After introducing engineered miRFP718nano proteins into their animal models, the team used them to capture images of microbes in the mouse digestive tract, visualize cells in a mouse mammary gland and even track changes to inflammation in a mouse liver. All the images captured were clearer and more detailed than images made using a standard NIR zone-one imaging protein. “Comparison of miRFP718nano in the NIR-I and SWIR range demonstrated its superior performance in the SWIR window, such as larger penetration depth, higher spatial resolution and contrast, and improved detection sensitivity,” the investigators stated. “We demonstrate superiority of miRFP718nano-enabled SWIR imaging over NIR-I imaging of microbes in the mouse digestive tract, mammalian cells injected into the mouse mammary gland and NF-kB activity in a mouse model of liver inflammation … More generally, we demonstrated that the long off-peak fluorescence emission tail of red-shifted NIR FP enables advanced SWIR deep-tissue imaging.”
Yao and Verkhusha are optimistic that their continued partnership will be a boon for their work in both biomedical imaging and protein engineering.

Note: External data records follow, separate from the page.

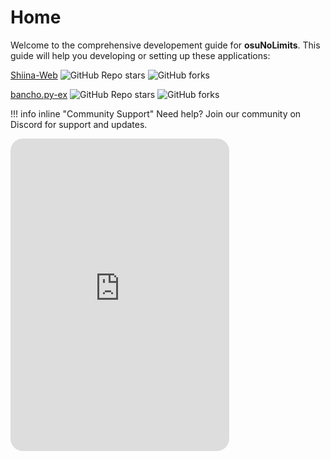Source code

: # Home

Welcome to the comprehensive developement guide for **osuNoLimits**. This guide will help you developing or setting up these applications:

[Shiina-Web](https://github.com/osu-NoLimits/Shiina-Web) ![GitHub Repo stars](https://img.shields.io/github/stars/osu-NoLimits/Shiina-Web?style=square&color=1783a3) ![GitHub forks](https://img.shields.io/github/forks/osu-NoLimits/Shiina-Web?style=flat&color=1783a3)



[bancho.py-ex](https://github.com/osu-NoLimits/bancho.py-ex) ![GitHub Repo stars](https://img.shields.io/github/stars/osu-NoLimits/bancho.py-ex?style=square&color=1783a3) ![GitHub forks](https://img.shields.io/github/forks/osu-NoLimits/bancho.py-ex?style=flat&color=1783a3)



!!! info inline "Community Support"
    Need help? Join our community on Discord for support and updates.
   <iframe style="border-radius: 20px;" src="https://discord.com/widget?id=1295422749807743037&theme=dark" width="350" height="500" allowtransparency="true" frameborder="0" sandbox="allow-popups allow-popups-to-escape-sandbox allow-same-origin allow-scripts"></iframe>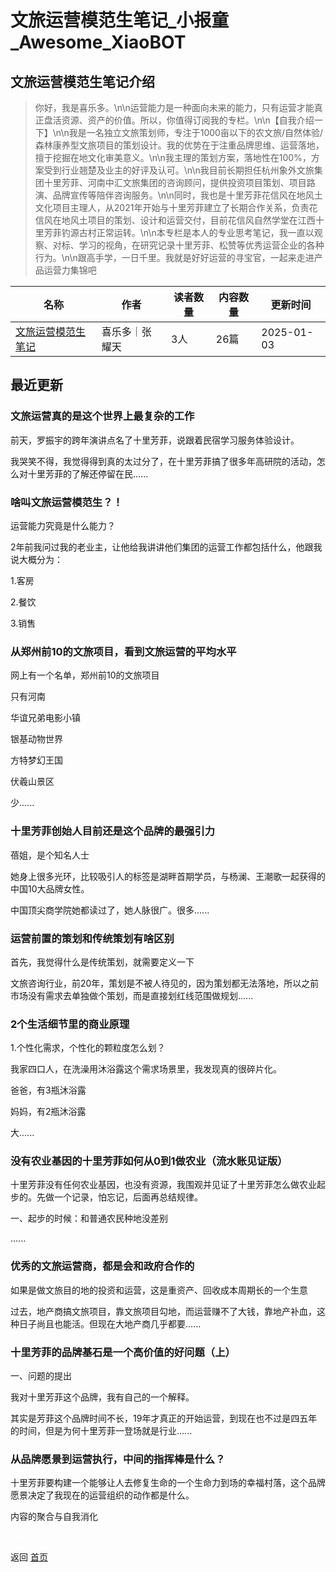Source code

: # 文旅运营模范生笔记_小报童_Awesome_XiaoBOT

## 文旅运营模范生笔记介绍
> 你好，我是喜乐多。\n\n运营能力是一种面向未来的能力，只有运营才能真正盘活资源、资产的价值。所以，你值得订阅我的专栏。\n\n【自我介绍一下】\n\n我是一名独立文旅策划师，专注于1000亩以下的农文旅/自然体验/森林康养型文旅项目的策划设计。我的优势在于注重品牌思维、运营落地，擅于挖掘在地文化审美意义。\n\n我主理的策划方案，落地性在100%，方案受到行业翘楚及业主的好评及认可。\n\n我目前长期担任杭州象外文旅集团十里芳菲、河南中汇文旅集团的咨询顾问，提供投资项目策划、项目路演、品牌宣传等陪伴咨询服务。\n\n同时，我也是十里芳菲花信风在地风土文化项目主理人，从2021年开始与十里芳菲建立了长期合作关系，负责花信风在地风土项目的策划、设计和运营交付，目前花信风自然学堂在江西十里芳菲钓源古村正常运转。\n\n本专栏是本人的专业思考笔记，我一直以观察、对标、学习的视角，在研究记录十里芳菲、松赞等优秀运营企业的各种行为。\n\n跟高手学，一日千里。我就是好好运营的寻宝官，一起来走进产品运营力集锦吧  
  


|名称|作者|读者数量|内容数量|更新时间|
|---|---|---|---|---|
|[文旅运营模范生笔记](https://xiaobot.net/p/t?refer=0b133df9-27dc-423b-8101-639049001c13)|喜乐多｜张耀天|3人|26篇|2025-01-03|

## 最近更新
### 文旅运营真的是这个世界上最复杂的工作

前天，罗振宇的跨年演讲点名了十里芳菲，说跟着民宿学习服务体验设计。

我哭笑不得，我觉得得到真的太过分了，在十里芳菲搞了很多年高研院的活动，怎么对十里芳菲的了解还停留在民......

### 啥叫文旅运营模范生？！

运营能力究竟是什么能力？

2年前我问过我的老业主，让他给我讲讲他们集团的运营工作都包括什么，他跟我说大概分为：

1.客房

2.餐饮

3.销售

### 从郑州前10的文旅项目，看到文旅运营的平均水平

网上有一个名单，郑州前10的文旅项目

只有河南

华谊兄弟电影小镇

银基动物世界

方特梦幻王国

伏羲山景区

少......

### 十里芳菲创始人目前还是这个品牌的最强引力

蓓姐，是个知名人士

她身上很多光环，比较吸引人的标签是湖畔首期学员，与杨澜、王潮歌一起获得的中国10大品牌女性。

中国顶尖商学院她都读过了，她人脉很广。很多......

### 运营前置的策划和传统策划有啥区别

首先，我觉得什么是传统策划，就需要定义一下

文旅咨询行业，前20年，策划是不被人待见的，因为策划都无法落地，所以之前市场没有需求去单独做个策划，而是直接划红线范围做规划......

### 2个生活细节里的商业原理

1.个性化需求，个性化的颗粒度怎么划？

我家四口人，在洗澡用沐浴露这个需求场景里，我发现真的很碎片化。

爸爸，有3瓶沐浴露

妈妈，有2瓶沐浴露

大......

### 没有农业基因的十里芳菲如何从0到1做农业（流水账见证版）

十里芳菲没有任何农业基因，也没有资源，我围观并见证了十里芳菲怎么做农业起步的。先做一个记录，怕忘记，后面再总结规律。

一、起步的时候：和普通农民种地没差别

......

### 优秀的文旅运营商，都是会和政府合作的

如果是做文旅目的地的投资和运营，这是重资产、回收成本周期长的一个生意

过去，地产商搞文旅项目，靠文旅项目勾地，而运营赚不了大钱，靠地产补血，这种日子尚且也能活。但现在大地产商几乎都要......

### 十里芳菲的品牌基石是一个高价值的好问题（上）

一、问题的提出

我对十里芳菲这个品牌，我有自己的一个解释。

其实是芳菲这个品牌时间不长，19年才真正的开始运营，到现在也不过是四五年的时间，但是为何十里芳菲一登场就是行业......

### 从品牌愿景到运营执行，中间的指挥棒是什么？

十里芳菲要构建一个能够让人去修复生命的一个生命力到场的幸福村落，这个品牌愿景决定了我现在的运营组织的动作都是什么。

内容的聚合与自我消化


<a href="https://github.com/Reno9527/awesome-xiaobot" style="color: white; text-decoration: none;">awesome-xiaobot</a>

返回 [首页](../README.md)
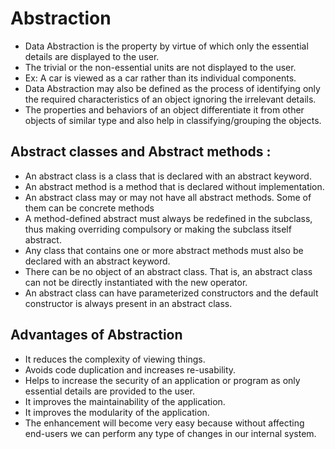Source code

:# Abstraction
- Data Abstraction is the property by virtue of which only the essential details are displayed to the user. 
- The trivial or the non-essential units are not displayed to the user. 
- Ex: A car is viewed as a car rather than its individual components.
- Data Abstraction may also be defined as the process of identifying only the required characteristics of an object ignoring the irrelevant details. 
- The properties and behaviors of an object differentiate it from other objects of similar type and also help in classifying/grouping the objects.

## Abstract classes and Abstract methods :
- An abstract class is a class that is declared with an abstract keyword.
- An abstract method is a method that is declared without implementation.
- An abstract class may or may not have all abstract methods. Some of them can be concrete methods
- A method-defined abstract must always be redefined in the subclass, thus making overriding compulsory or making the subclass itself abstract.
- Any class that contains one or more abstract methods must also be declared with an abstract keyword.
- There can be no object of an abstract class. That is, an abstract class can not be directly instantiated with the new operator.
- An abstract class can have parameterized constructors and the default constructor is always present in an abstract class.

## Advantages of Abstraction
- It reduces the complexity of viewing things.
- Avoids code duplication and increases re-usability.
- Helps to increase the security of an application or program as only essential details are provided to the user.
- It improves the maintainability of the application.
- It improves the modularity of the application.
- The enhancement will become very easy because without affecting end-users we can perform any type of changes in our internal system. 

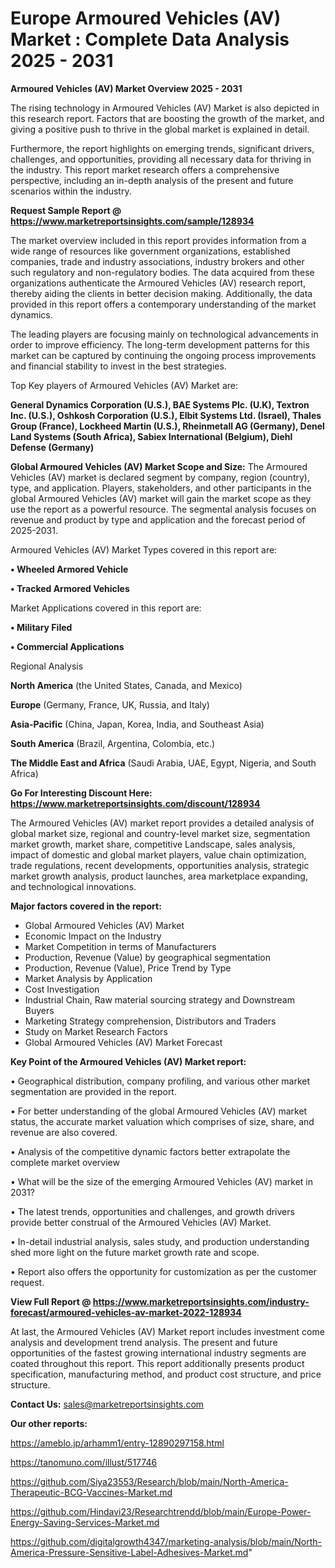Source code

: # Europe Armoured Vehicles (AV) Market : Complete Data Analysis 2025 - 2031

<Strong> Armoured Vehicles (AV) Market Overview 2025 - 2031</strong>

The rising technology in Armoured Vehicles (AV) Market is also depicted in this research report. Factors that are boosting the growth of the market, and giving a positive push to thrive in the global market is explained in detail.

Furthermore, the report highlights on emerging trends, significant drivers, challenges, and opportunities, providing all necessary data for thriving in the industry. This report market research offers a comprehensive perspective, including an in-depth analysis of the present and future scenarios within the industry.

<strong>Request Sample Report @ <a href=https://www.marketreportsinsights.com/sample/128934>https://www.marketreportsinsights.com/sample/128934</a></strong>

The market overview included in this report provides information from a wide range of resources like government organizations, established companies, trade and industry associations, industry brokers and other such regulatory and non-regulatory bodies. The data acquired from these organizations authenticate the Armoured Vehicles (AV) research report, thereby aiding the clients in better decision making. Additionally, the data provided in this report offers a contemporary understanding of the market dynamics.

The leading players are focusing mainly on technological advancements in order to improve efficiency. The long-term development patterns for this market can be captured by continuing the ongoing process improvements and financial stability to invest in the best strategies.

Top Key players of Armoured Vehicles (AV) Market are:

<strong>General Dynamics Corporation (U.S.), BAE Systems Plc. (U.K), Textron Inc. (U.S.), Oshkosh Corporation (U.S.), Elbit Systems Ltd. (Israel), Thales Group (France), Lockheed Martin (U.S.), Rheinmetall AG (Germany), Denel Land Systems (South Africa), Sabiex International (Belgium), Diehl Defense (Germany)</strong>

<strong><b>Global Armoured Vehicles (AV) Market Scope and Size:</b></strong>
The Armoured Vehicles (AV) market is declared segment by company, region (country), type, and application. Players, stakeholders, and other participants in the global Armoured Vehicles (AV) market will gain the market scope as they use the report as a powerful resource. The segmental analysis focuses on revenue and product by type and application and the forecast period of 2025-2031.

Armoured Vehicles (AV) Market Types covered in this report are:

<strong>• Wheeled Armored Vehicle

• Tracked Armored Vehicles</strong>

Market Applications covered in this report are:

<strong>• Military Filed

• Commercial Applications</strong> 

Regional Analysis

<strong>North America</strong> (the United States, Canada, and Mexico)

<strong>Europe</strong> (Germany, France, UK, Russia, and Italy)

<strong>Asia-Pacific</strong> (China, Japan, Korea, India, and Southeast Asia)

<strong>South America</strong> (Brazil, Argentina, Colombia, etc.)

<strong>The Middle East and Africa</strong> (Saudi Arabia, UAE, Egypt, Nigeria, and South Africa)

<strong>Go For Interesting Discount Here: <a href=https://www.marketreportsinsights.com/discount/128934>https://www.marketreportsinsights.com/discount/128934</a></strong>

The Armoured Vehicles (AV) market report provides a detailed analysis of global market size, regional and country-level market size, segmentation market growth, market share, competitive Landscape, sales analysis, impact of domestic and global market players, value chain optimization, trade regulations, recent developments, opportunities analysis, strategic market growth analysis, product launches, area marketplace expanding, and technological innovations.

<strong><b>Major factors covered in the report:</b></strong>
<ul>
  <li>Global Armoured Vehicles (AV) Market </li>
  <li>Economic Impact on the Industry</li>
  <li>Market Competition in terms of Manufacturers</li>
  <li>Production, Revenue (Value) by geographical segmentation</li>
  <li>Production, Revenue (Value), Price Trend by Type</li>
  <li>Market Analysis by Application</li>
  <li>Cost Investigation</li>
  <li>Industrial Chain, Raw material sourcing strategy and Downstream Buyers</li>
  <li>Marketing Strategy comprehension, Distributors and Traders</li>
  <li>Study on Market Research Factors</li>
  <li>Global Armoured Vehicles (AV) Market Forecast</li>
</ul>

<strong><b>Key Point of the Armoured Vehicles (AV) Market report:</b></strong>

• Geographical distribution, company profiling, and various other market segmentation are provided in the report.

• For better understanding of the global Armoured Vehicles (AV) market status, the accurate market valuation which comprises of size, share, and revenue are also covered.

• Analysis of the competitive dynamic factors better extrapolate the complete market overview

• What will be the size of the emerging Armoured Vehicles (AV) market in 2031?

• The latest trends, opportunities and challenges, and growth drivers provide better construal of the Armoured Vehicles (AV) Market.

• In-detail industrial analysis, sales study, and production understanding shed more light on the future market growth rate and scope.

• Report also offers the opportunity for customization as per the customer request.

<strong><b>View Full Report @ <a href=https://www.marketreportsinsights.com/industry-forecast/armoured-vehicles-av-market-2022-128934>https://www.marketreportsinsights.com/industry-forecast/armoured-vehicles-av-market-2022-128934</a></b></strong>


At last, the Armoured Vehicles (AV) Market report includes investment come analysis and development trend analysis. The present and future opportunities of the fastest growing international industry segments are coated throughout this report. This report additionally presents product specification, manufacturing method, and product cost structure, and price structure.

<strong>Contact Us:</strong>
sales@marketreportsinsights.com

<strong>Our other reports:</strong>

<a href=https://ameblo.jp/arhamm1/entry-12890297158.html>https://ameblo.jp/arhamm1/entry-12890297158.html</a>

<a href=https://tanomuno.com/illust/517746>https://tanomuno.com/illust/517746</a>

<a href=https://github.com/Siya23553/Research/blob/main/North-America-Therapeutic-BCG-Vaccines-Market.md>https://github.com/Siya23553/Research/blob/main/North-America-Therapeutic-BCG-Vaccines-Market.md</a>

<a href=https://github.com/Hindavi23/Researchtrendd/blob/main/Europe-Power-Energy-Saving-Services-Market.md>https://github.com/Hindavi23/Researchtrendd/blob/main/Europe-Power-Energy-Saving-Services-Market.md</a>

<a href=https://github.com/digitalgrowth4347/marketing-analysis/blob/main/North-America-Pressure-Sensitive-Label-Adhesives-Market.md>https://github.com/digitalgrowth4347/marketing-analysis/blob/main/North-America-Pressure-Sensitive-Label-Adhesives-Market.md</a>"
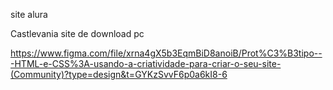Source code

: site alura

Castlevania site de download pc 

https://www.figma.com/file/xrna4gX5b3EqmBiD8anoiB/Prot%C3%B3tipo---HTML-e-CSS%3A-usando-a-criatividade-para-criar-o-seu-site-(Community)?type=design&t=GYKzSvvF6p0a6kI8-6
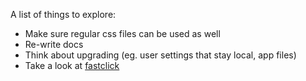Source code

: A list of things to explore:

  - Make sure regular css files can be used as well
  - Re-write docs
  - Think about upgrading (eg. user settings that stay local, app files)
  - Take a look at [fastclick](https://github.com/ftlabs/fastclick)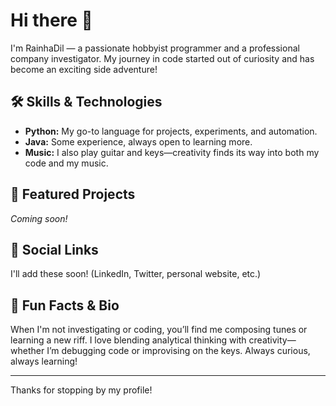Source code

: # Hi there 👋

I'm RainhaDil — a passionate hobbyist programmer and a professional company investigator. My journey in code started out of curiosity and has become an exciting side adventure! 

## 🛠️ Skills & Technologies
- **Python:** My go-to language for projects, experiments, and automation.
- **Java:** Some experience, always open to learning more.
- **Music:** I also play guitar and keys—creativity finds its way into both my code and my music.

## 🌱 Featured Projects
*Coming soon!*

## 🔗 Social Links
I'll add these soon! (LinkedIn, Twitter, personal website, etc.)

## 🎸 Fun Facts & Bio
When I'm not investigating or coding, you’ll find me composing tunes or learning a new riff. I love blending analytical thinking with creativity—whether I’m debugging code or improvising on the keys. Always curious, always learning!

---
Thanks for stopping by my profile!
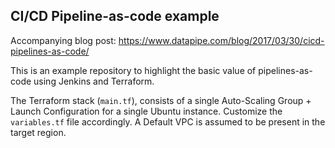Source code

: ## CI/CD Pipeline-as-code example

Accompanying blog post: https://www.datapipe.com/blog/2017/03/30/cicd-pipelines-as-code/

This is an example repository to highlight the basic value of pipelines-as-code using Jenkins and Terraform.

The Terraform stack (`main.tf`), consists of a single Auto-Scaling Group + Launch Configuration for a single Ubuntu instance.  Customize the `variables.tf` file accordingly.  A Default VPC is assumed to be present in the target region.
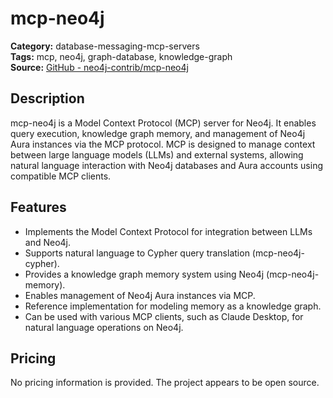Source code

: # mcp-neo4j

**Category:** database-messaging-mcp-servers  
**Tags:** mcp, neo4j, graph-database, knowledge-graph  
**Source:** [GitHub - neo4j-contrib/mcp-neo4j](https://github.com/neo4j-contrib/mcp-neo4j)

## Description
mcp-neo4j is a Model Context Protocol (MCP) server for Neo4j. It enables query execution, knowledge graph memory, and management of Neo4j Aura instances via the MCP protocol. MCP is designed to manage context between large language models (LLMs) and external systems, allowing natural language interaction with Neo4j databases and Aura accounts using compatible MCP clients.

## Features
- Implements the Model Context Protocol for integration between LLMs and Neo4j.
- Supports natural language to Cypher query translation (mcp-neo4j-cypher).
- Provides a knowledge graph memory system using Neo4j (mcp-neo4j-memory).
- Enables management of Neo4j Aura instances via MCP.
- Reference implementation for modeling memory as a knowledge graph.
- Can be used with various MCP clients, such as Claude Desktop, for natural language operations on Neo4j.

## Pricing
No pricing information is provided. The project appears to be open source.
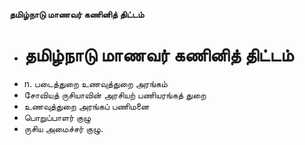 **தமிழ்நாடு மாணவர் கணினித் திட்டம்**
- # தமிழ்நாடு மாணவர் கணினித் திட்டம்
- n. படைத்துறை உணவுத்துறை அரங்கம்
- சோவியத் ருசியாவின் அரசியற் பணியரங்கத் துறை
- உணவுத்துறை அரங்கப் பணிமனை
- பொறுப்பாளர் குழு
- ருசிய அமைச்சர் குழு.

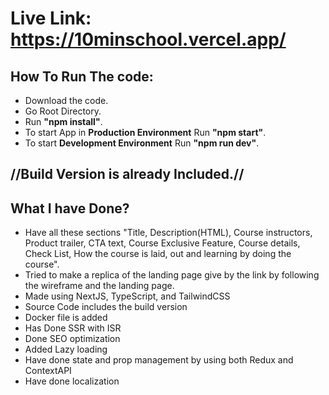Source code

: # Live Link: https://10minschool.vercel.app/

## How To Run The code:

- Download the code.
- Go Root Directory.
- Run **"npm install"**.
- To start App in **Production Environment** Run **"npm start"**.
- To start **Development Environment** Run **"npm run dev"**.

## //Build Version is already Included.//

## What I have Done?

- Have all these sections "Title, Description(HTML), Course instructors, Product trailer, CTA text, Course Exclusive Feature, Course details, Check List, How the course is laid, out and learning by doing the course".
- Tried to make a replica of the landing page give by the link by following the wireframe and the landing page.
- Made using NextJS, TypeScript, and TailwindCSS
- Source Code includes the build version
- Docker file is added
- Has Done SSR with ISR
- Done SEO optimization
- Added Lazy loading
- Have done state and prop management by using both Redux and ContextAPI
- Have done localization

As Verkhusha continues to refine and improve the fluorescent proteins and biosensors, Yao is excited to use the new tool to visualize the brain more closely and to potentially track the movement of cancer cells. “This is an exciting new front of our decade-long collaboration because we can use the imaging tools to guide the protein engineering decisions, and we can use the advanced protein engineering to improve the imaging capabilities,” Yao said.
In their paper, the investigators concluded, “Compared with NIR fluorescent dyes, miRFP718nano can be specifically expressed in tissues through genetic encoding, does not need complex exogenous delivery, and has high biocompatibility for longitudinal studies.”